Yes, it’s Christmas, but I just binge watched the last 8 episodes of The Newsroom, a thoroughly manipulative and often reprehensible, yet strangely addictive and compelling television program to people – like me – who are susceptible to witty and intelligent yet completely unbelievable banter, and who want to believe that everything ends well and the guy and the girl always get together in the end. In other words, hopeless romantics. It’s an Aaron Sorkin thing: I hate myself for being manipulated while simultaneously wanting to live in a world where the stupid yet awesome things he likes to portray actually happen.
So now I’m all charged up about all the cool stories that I have in mind for the next few weeks. Here you go. I need to go watch a horror movie or something to rebalance my brain.
1. In six days, we reach the end of the Q4 campaign finance reporting period. These numbers – which by the way won’t be filed until January 31 – will be the last formal measure of the fundraising efforts of all the Senate and House candidates before early voting starts on April 14. The 2016 Q1 reports won’t be due until the next day, April 15. What will the numbers look like? From everything I hear from a wide range of sources, the operative word is “down.” What will matter in the great majority of situations is “how far down?” and “how did the other guys do by comparison?”
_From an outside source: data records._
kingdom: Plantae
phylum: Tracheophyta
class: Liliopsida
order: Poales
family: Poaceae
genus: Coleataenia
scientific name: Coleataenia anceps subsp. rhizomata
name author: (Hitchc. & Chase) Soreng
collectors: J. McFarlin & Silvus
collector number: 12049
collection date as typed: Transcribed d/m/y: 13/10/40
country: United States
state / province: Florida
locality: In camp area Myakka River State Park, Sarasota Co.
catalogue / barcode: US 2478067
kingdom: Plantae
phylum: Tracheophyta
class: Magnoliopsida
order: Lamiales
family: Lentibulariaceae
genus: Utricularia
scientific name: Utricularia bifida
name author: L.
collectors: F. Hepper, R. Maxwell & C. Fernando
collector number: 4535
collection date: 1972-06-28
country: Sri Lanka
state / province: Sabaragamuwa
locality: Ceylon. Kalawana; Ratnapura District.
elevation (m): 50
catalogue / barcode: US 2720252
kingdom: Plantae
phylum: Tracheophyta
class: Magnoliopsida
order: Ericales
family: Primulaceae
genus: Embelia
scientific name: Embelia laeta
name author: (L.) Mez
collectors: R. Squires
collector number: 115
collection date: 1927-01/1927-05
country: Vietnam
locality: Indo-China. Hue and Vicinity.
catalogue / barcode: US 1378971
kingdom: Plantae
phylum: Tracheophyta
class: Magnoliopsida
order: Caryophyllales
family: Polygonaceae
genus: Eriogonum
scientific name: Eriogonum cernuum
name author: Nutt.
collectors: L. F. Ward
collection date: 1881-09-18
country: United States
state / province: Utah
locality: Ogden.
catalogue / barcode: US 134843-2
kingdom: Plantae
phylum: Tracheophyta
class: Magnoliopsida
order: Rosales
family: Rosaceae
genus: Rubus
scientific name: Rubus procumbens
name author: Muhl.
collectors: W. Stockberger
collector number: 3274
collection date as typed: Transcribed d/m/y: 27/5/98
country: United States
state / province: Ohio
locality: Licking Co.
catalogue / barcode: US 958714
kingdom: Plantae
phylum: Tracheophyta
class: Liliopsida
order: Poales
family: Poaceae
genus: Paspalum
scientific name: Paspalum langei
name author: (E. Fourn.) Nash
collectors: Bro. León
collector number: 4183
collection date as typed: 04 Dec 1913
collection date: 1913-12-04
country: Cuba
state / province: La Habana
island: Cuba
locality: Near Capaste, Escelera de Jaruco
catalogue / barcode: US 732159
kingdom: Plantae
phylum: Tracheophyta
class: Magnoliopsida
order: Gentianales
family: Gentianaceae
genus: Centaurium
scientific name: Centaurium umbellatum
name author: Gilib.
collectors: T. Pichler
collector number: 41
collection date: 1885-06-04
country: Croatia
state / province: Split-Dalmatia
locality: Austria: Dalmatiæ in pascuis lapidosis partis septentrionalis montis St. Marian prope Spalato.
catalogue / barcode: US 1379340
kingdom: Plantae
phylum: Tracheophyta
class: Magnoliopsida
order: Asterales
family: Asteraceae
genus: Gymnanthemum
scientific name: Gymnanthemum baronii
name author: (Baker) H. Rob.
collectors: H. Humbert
2. Campaign strategies will begin to take shape in a way that we as observers will be able to, well, observe. Who’s got the best ground game? Who’s active in what kind of outreach activity? Who goes on the air, and what kind of message will they be delivering? Who jumps first into the direct mail pool?
3. Polls. There’s only been one internal House poll in CD8, one outside poll in the Senate, and none in CD4. I’ve been hearing rumors about more polls, but nothing concrete, not even for the guy willing to report rumors if enough people are talking about them. It’s all vague and contradictory right now, but I’m going to try to dig up what I can.
4. The candidates going to Annapolis for days starting on January 13: Kumar Barve, Ana Sol Gutierrez, Jamie Raskin, Dereck Davis, and Joseline Pena-Melnyk. Barve and Davis are committee chairs. How will they and the others manage the competing demands of session and a primary that is now 123 days away? Striking a balance is critical: too much Annapolis means you lose the primary, but too much campaign means you get criticized for not doing your job, which means you lose the primary. See Cardin, Jon, 2014.
5. Issues. Every legislative session brings issues to the fore that nobody was thinking about when session began. Criminal justice reform, police accountability, veto overrides, education, alcohol, the budget, I’ll be doing my best to keep tabs on all of them, not to mention stuff we aren’t even thinking about right now.
6. The presidential primaries. After months and months and months and months of blather, the first votes will be cast in Iowa in 38 days, and in New Hampshire in 46. I’ll be following that too. Right now, if you put a gun to my head, I’d bet that when the smoke clears, it’s going to be Clinton vs. Cruz.
7. Whatever other crazy shit that Maryland politics, the Internet, and my loopy brain can dredge up for your entertainment and amusement.
Hope that’s enough. Going to watch that movie now.